[Records from a dataset]
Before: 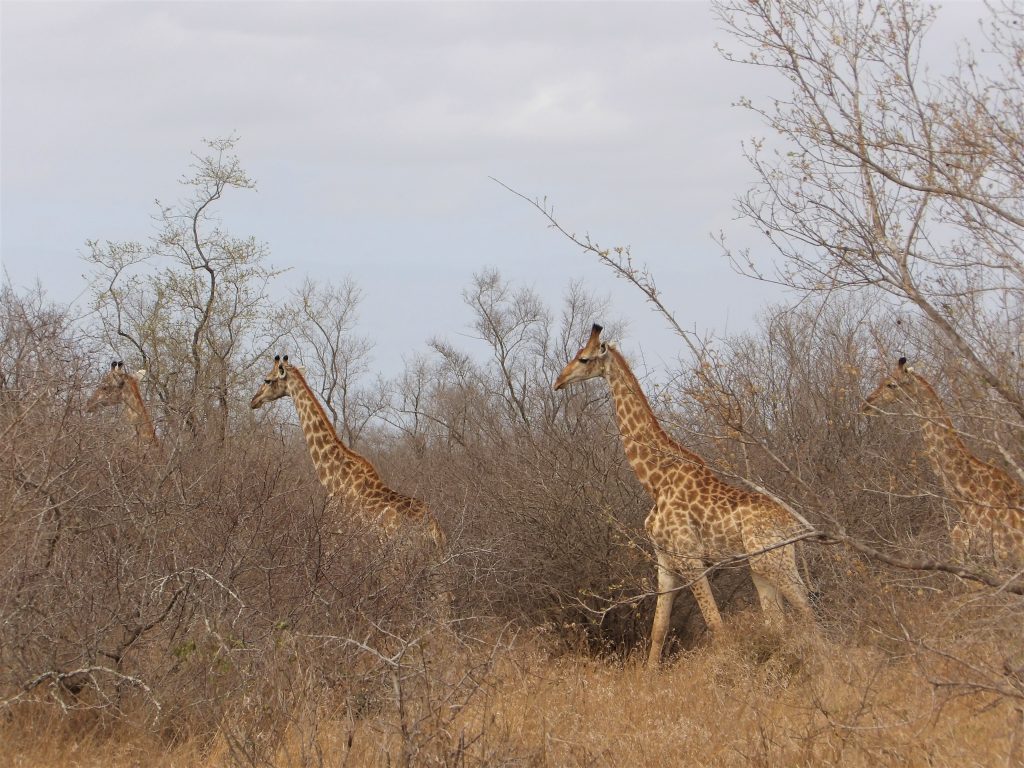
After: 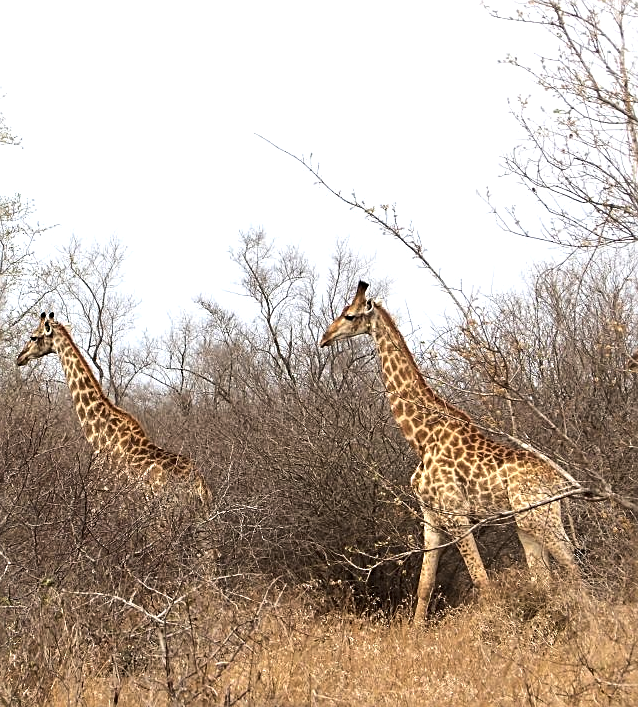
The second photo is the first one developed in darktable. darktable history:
sharpen: on, module defaults
crop and rotate: left 22.918%, top 5.629%, right 14.711%, bottom 2.247%
tone equalizer: -8 EV -1.08 EV, -7 EV -1.01 EV, -6 EV -0.867 EV, -5 EV -0.578 EV, -3 EV 0.578 EV, -2 EV 0.867 EV, -1 EV 1.01 EV, +0 EV 1.08 EV, edges refinement/feathering 500, mask exposure compensation -1.57 EV, preserve details no
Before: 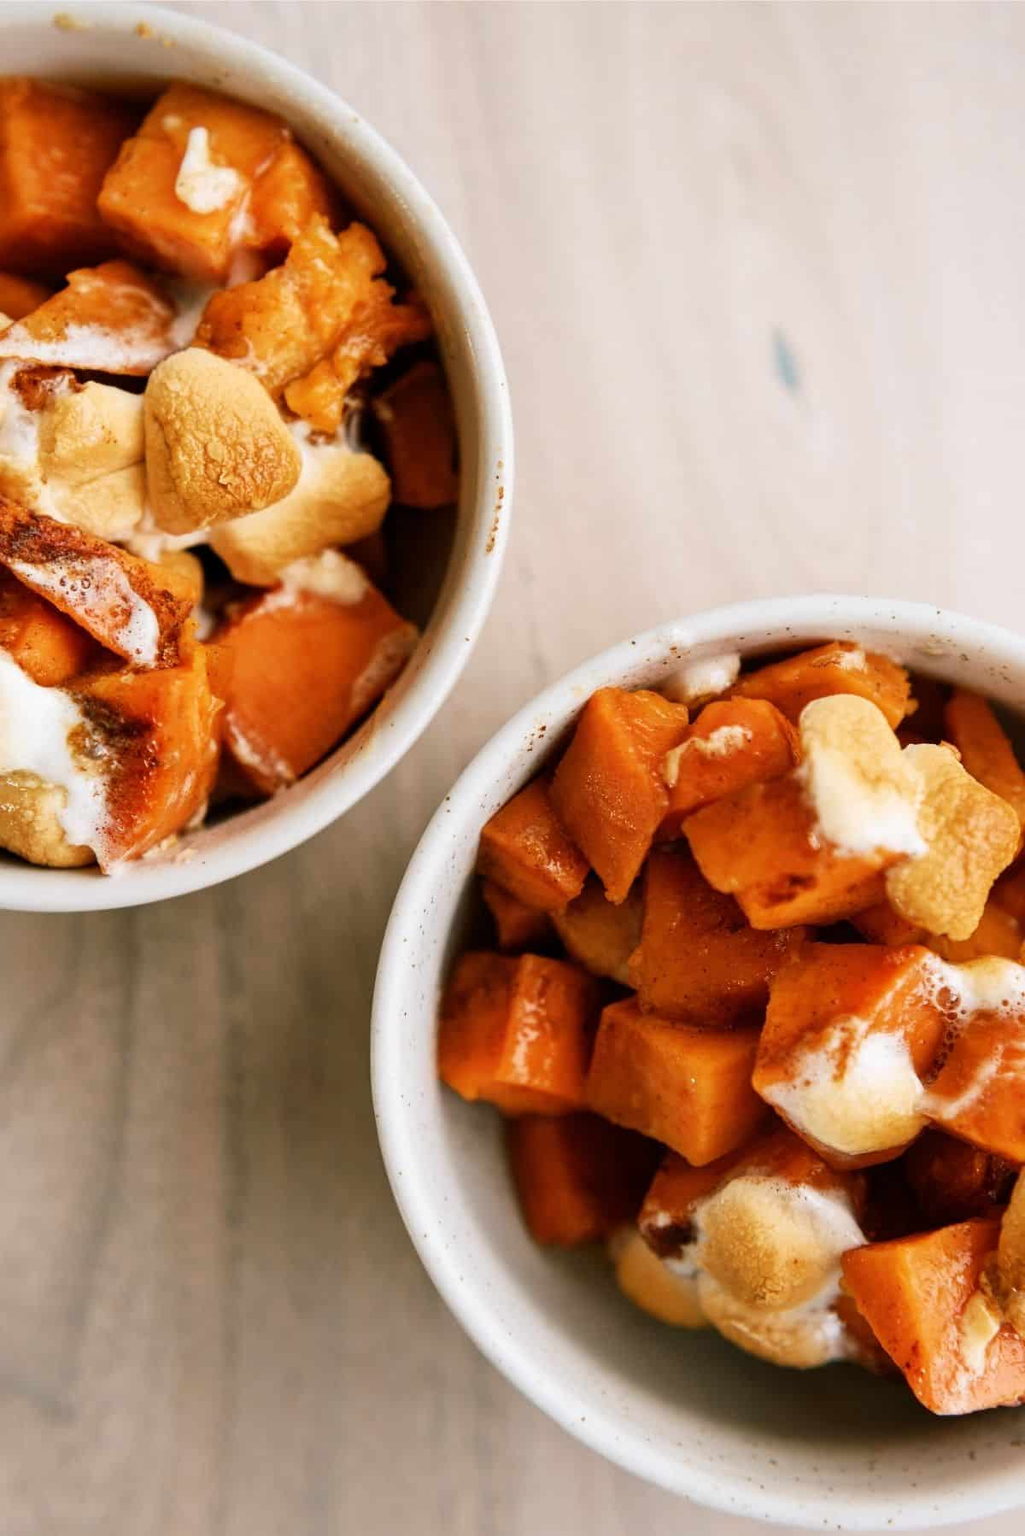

EXERCISE DETAILS
Copy the stretch of the records from their start through the line containing "crop and rotate: left", leaving out the pictures.

CORRECT RESULT
Before: 
After: 
The second photo is the first one developed in darktable. darktable history:
sharpen: on, module defaults
crop and rotate: left 22.918%, top 5.629%, right 14.711%, bottom 2.247%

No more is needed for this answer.